===== Data to process =====

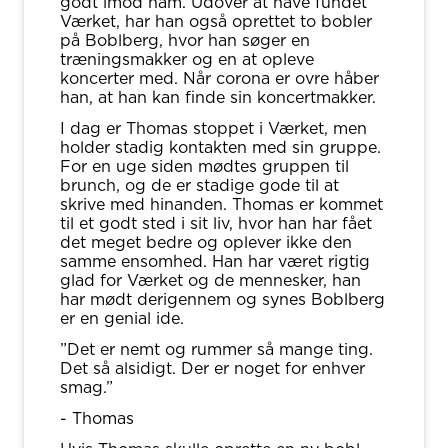
godt imod ham. Udover at have fundet
Værket, har han også oprettet to bobler
på Boblberg, hvor han søger en
træningsmakker og en at opleve
koncerter med. Når corona er ovre håber
han, at han kan finde sin koncertmakker.
I dag er Thomas stoppet i Værket, men
holder stadig kontakten med sin gruppe.
For en uge siden mødtes gruppen til
brunch, og de er stadige gode til at
skrive med hinanden. Thomas er kommet
til et godt sted i sit liv, hvor han har fået
det meget bedre og oplever ikke den
samme ensomhed. Han har været rigtig
glad for Værket og de mennesker, han
har mødt derigennem og synes Boblberg
er en genial ide.
”Det er nemt og rummer så mange ting.
Det så alsidigt. Der er noget for enhver
smag.”
- Thomas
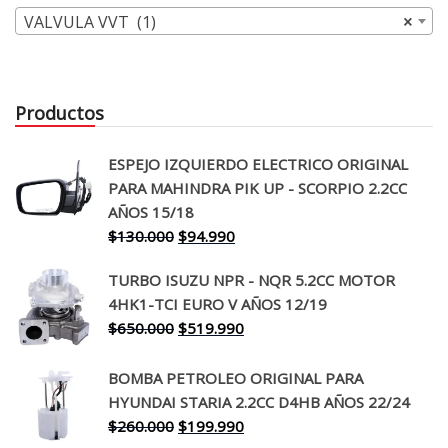
VALVULA VVT (1)
×
Productos
ESPEJO IZQUIERDO ELECTRICO ORIGINAL
PARA MAHINDRA PIK UP - SCORPIO 2.2CC
AÑOS 15/18
El
El
$
130.000
$
94.990
precio
precio
TURBO ISUZU NPR - NQR 5.2CC MOTOR
original
actual
4HK1-TCI EURO V AÑOS 12/19
era:
es:
El
El
$
650.000
$
519.990
$130.000.
$94.990.
precio
precio
original
actual
BOMBA PETROLEO ORIGINAL PARA
era:
es:
HYUNDAI STARIA 2.2CC D4HB AÑOS 22/24
$650.000.
$519.990.
El
El
$
260.000
$
199.990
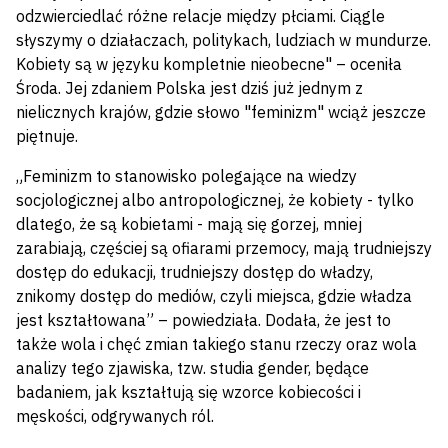
odzwierciedlać różne relacje między płciami. Ciągle
słyszymy o działaczach, politykach, ludziach w mundurze.
Kobiety są w języku kompletnie nieobecne" – oceniła
Środa. Jej zdaniem Polska jest dziś już jednym z
nielicznych krajów, gdzie słowo "feminizm" wciąż jeszcze
piętnuje.
„Feminizm to stanowisko polegające na wiedzy
socjologicznej albo antropologicznej, że kobiety - tylko
dlatego, że są kobietami - mają się gorzej, mniej
zarabiają, częściej są ofiarami przemocy, mają trudniejszy
dostęp do edukacji, trudniejszy dostęp do władzy,
znikomy dostęp do mediów, czyli miejsca, gdzie władza
jest kształtowana” – powiedziała. Dodała, że jest to
także wola i chęć zmian takiego stanu rzeczy oraz wola
analizy tego zjawiska, tzw. studia gender, będące
badaniem, jak kształtują się wzorce kobiecości i
męskości, odgrywanych ról.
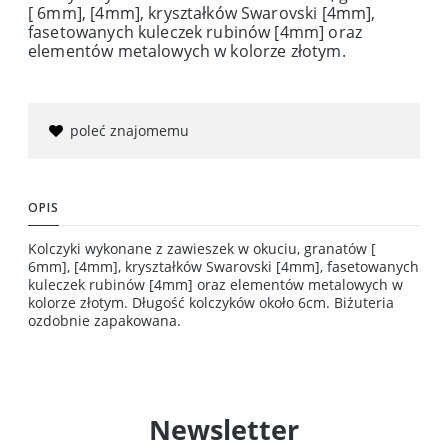
[ 6mm], [4mm], kryształków Swarovski [4mm],
fasetowanych kuleczek rubinów [4mm] oraz
elementów metalowych w kolorze złotym.
poleć znajomemu
OPIS
Kolczyki wykonane z zawieszek w okuciu, granatów [
6mm], [4mm], kryształków Swarovski [4mm], fasetowanych
kuleczek rubinów [4mm] oraz elementów metalowych w
kolorze złotym. Długość kolczyków około 6cm. Biżuteria
ozdobnie zapakowana.
Newsletter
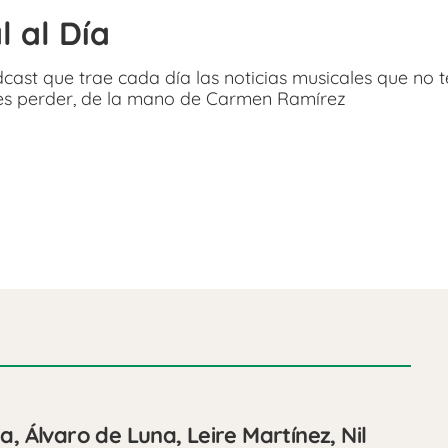
l al Día
dcast que trae cada día las noticias musicales que no t
s perder, de la mano de Carmen Ramírez
a, Álvaro de Luna, Leire Martínez, Nil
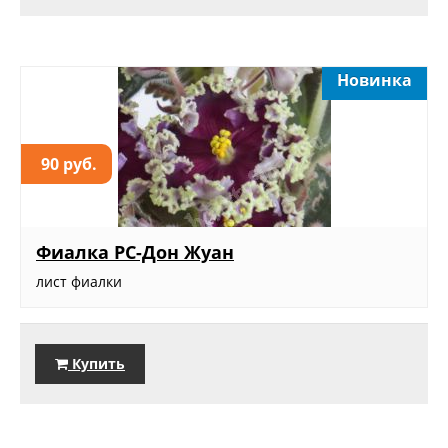
Новинка
90 руб.
Фиалка РС-Дон Жуан
лист фиалки
Купить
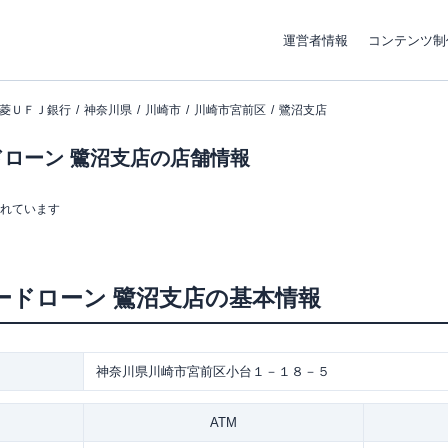
運営者情報
コンテンツ制
菱ＵＦＪ銀行
神奈川県
川崎市
川崎市宮前区
鷺沼支店
ローン 鷺沼支店の店舗情報
まれています
ードローン
鷺沼支店
の基本情報
神奈川県川崎市宮前区小台１－１８－５
ATM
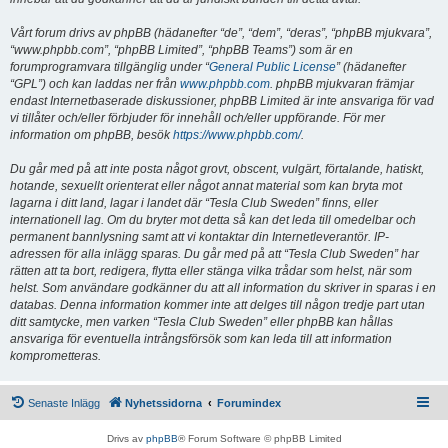
Vårt forum drivs av phpBB (hädanefter “de”, “dem”, “deras”, “phpBB mjukvara”,
“www.phpbb.com”, “phpBB Limited”, “phpBB Teams”) som är en
forumprogramvara tillgänglig under “
General Public License
” (hädanefter
“GPL”) och kan laddas ner från
www.phpbb.com
. phpBB mjukvaran främjar
endast Internetbaserade diskussioner, phpBB Limited är inte ansvariga för vad
vi tillåter och/eller förbjuder för innehåll och/eller uppförande. För mer
information om phpBB, besök
https://www.phpbb.com/
.
Du går med på att inte posta något grovt, obscent, vulgärt, förtalande, hatiskt,
hotande, sexuellt orienterat eller något annat material som kan bryta mot
lagarna i ditt land, lagar i landet där “Tesla Club Sweden” finns, eller
internationell lag. Om du bryter mot detta så kan det leda till omedelbar och
permanent bannlysning samt att vi kontaktar din Internetleverantör. IP-
adressen för alla inlägg sparas. Du går med på att “Tesla Club Sweden” har
rätten att ta bort, redigera, flytta eller stänga vilka trådar som helst, när som
helst. Som användare godkänner du att all information du skriver in sparas i en
databas. Denna information kommer inte att delges till någon tredje part utan
ditt samtycke, men varken “Tesla Club Sweden” eller phpBB kan hållas
ansvariga för eventuella intrångsförsök som kan leda till att information
komprometteras.
Senaste Inlägg
Nyhetssidorna
Forumindex
Drivs av
phpBB
® Forum Software © phpBB Limited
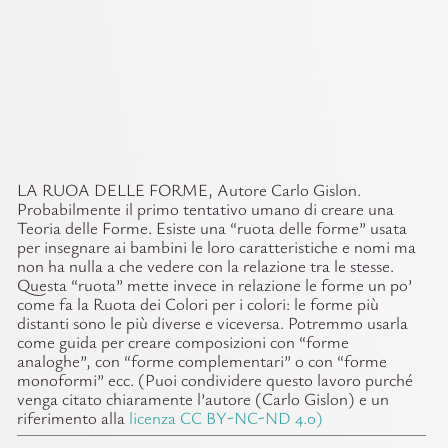
LA RUOA DELLE FORME,
Autore Carlo Gislon.
Probabilmente il primo tentativo umano di creare una
Teoria delle Forme. Esiste una “ruota delle forme” usata
per insegnare ai bambini le loro caratteristiche e nomi ma
non ha nulla a che vedere con la relazione tra le stesse.
Questa “ruota” mette invece in relazione le forme un po’
come fa la Ruota dei Colori per i colori: le forme più
distanti sono le più diverse e viceversa. Potremmo usarla
come guida per creare composizioni con “forme
analoghe”, con “forme complementari” o con “forme
monoformi” ecc. (Puoi condividere questo lavoro purché
venga citato chiaramente l’autore (Carlo Gislon) e un
riferimento alla
licenza CC BY-NC-ND 4.0)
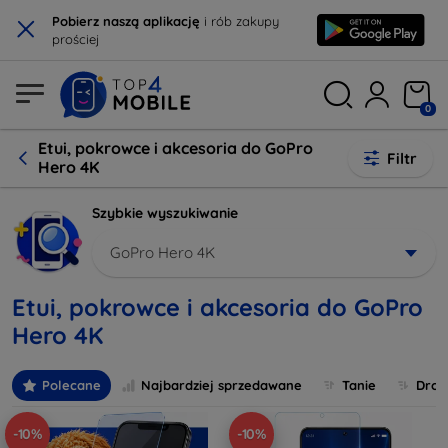
×
Pobierz naszą aplikację
i rób zakupy
prościej
0
Etui, pokrowce i akcesoria do GoPro
Filtr
Hero 4K
Szybkie wyszukiwanie
GoPro Hero 4K
Etui, pokrowce i akcesoria do GoPro
Hero 4K
Polecane
Najbardziej sprzedawane
Tanie
Drog
-10%
-10%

=====

## Task
Wherever a line above contains the string "Sweden", copy that line.

## Response
lagarna i ditt land, lagar i landet där “Tesla Club Sweden” finns, eller
adressen för alla inlägg sparas. Du går med på att “Tesla Club Sweden” har
ditt samtycke, men varken “Tesla Club Sweden” eller phpBB kan hållas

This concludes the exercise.